May I reiterate once again though - the OP was not “I’m a body builder and I wanna get really fucking cut OK?” - it was “Which is better for losing body fat, walking or running?” And I’m here to say that high intensity exercise is going to win everytime - in terms of being better for you. However, I’d like to reiterate that while I’m very knowledgeable regarding ultra-low body fat percentages in the context of Olympic standard cycling, certainly I’m no expert on body building.
Still… it’s worth noting that Mario Cippollini weighs 192 pounds. He’s the greatest road sprinter of our generation. That’s not far off 200 pounds.
Also, my understanding is that the average weight differences between the Mr Natural Olympia and the steroids riven Mr Olympia contests is an 80 pound difference in the men’s category - such is the bulk inducing bullshit of the 'roids world. All things worth pondering.

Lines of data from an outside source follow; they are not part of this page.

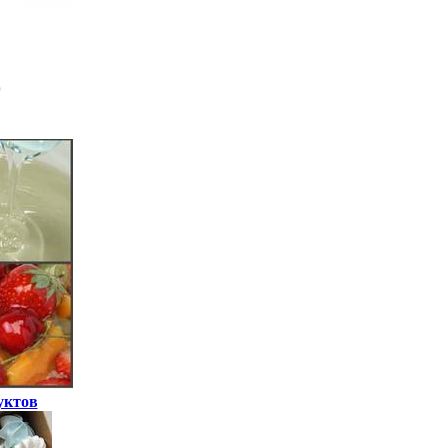
уктов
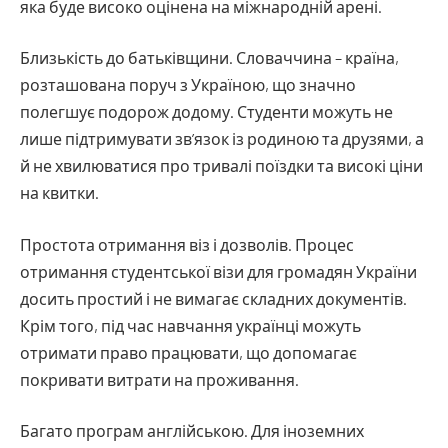
яка буде високо оцінена на міжнародній арені.
Близькість до батьківщини. Словаччина – країна,
розташована поруч з Україною, що значно
полегшує подорож додому. Студенти можуть не
лише підтримувати зв’язок із родиною та друзями, а
й не хвилюватися про тривалі поїздки та високі ціни
на квитки.
Простота отримання віз і дозволів. Процес
отримання студентської візи для громадян України
досить простий і не вимагає складних документів.
Крім того, під час навчання українці можуть
отримати право працювати, що допомагає
покривати витрати на проживання.
Багато програм англійською. Для іноземних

Hey Boo, the best things are said with the least amount of words.
What type of fuel composes the energy spent on a session of extreme cycling, for a session that burns 350 extra cals above metabolism?
What type of fuel composes the energy spent on walking for a session that burns 350 extra calories, above normal metabolism, just like the above cycling example?
Is the composition or ratio different? If so, would an electric bodyfat analysis read any differently? If not, then we have my answer.
Simple questions. This is what I have been asking all along, ya know, the ratio thing…
The thing is nobody knows what the exact percentages are for the different exercises. Boo Boo Foo’s point is that you will continue to burn much more fat due to a cranked up metabolism after stopping the high intensity exercise than you would after walking. Plus, what do you think you burn exercising that isn’t fat? Mostly carbs that will turn to fat anyway if you dont’ burn 'em off.
Googling for refernces I found tons of bodybuilding sites that recommend high intensity training as the most efficient. Even articles at places like steroidology.com. And here’s an [ur;=http://www.cbass.com/FATBURN.HTM]article by the grandaddy of ripped himself, Clarence Bass, that recommends high intensity training.
If walking works for you, stick with it. Just know that the available literature and research does not support walking at a low intensity as the most effecient fat burner.
Thanks, tremorviolet. I just wonder if they are going with high intensity because they all want super-low bodyfat. Ordinary guys like me just want to go from like 15% to 10% bodyfat. When they say high intensity, they may be doing so with super-low bodyfat in mind.
I know just as well as anyone that I ain’t gonna reach sub-8% without doing some extreme training. I wonder if there should be different methods for shedding fat at different bodyfat percentages… this might be the more operative question here.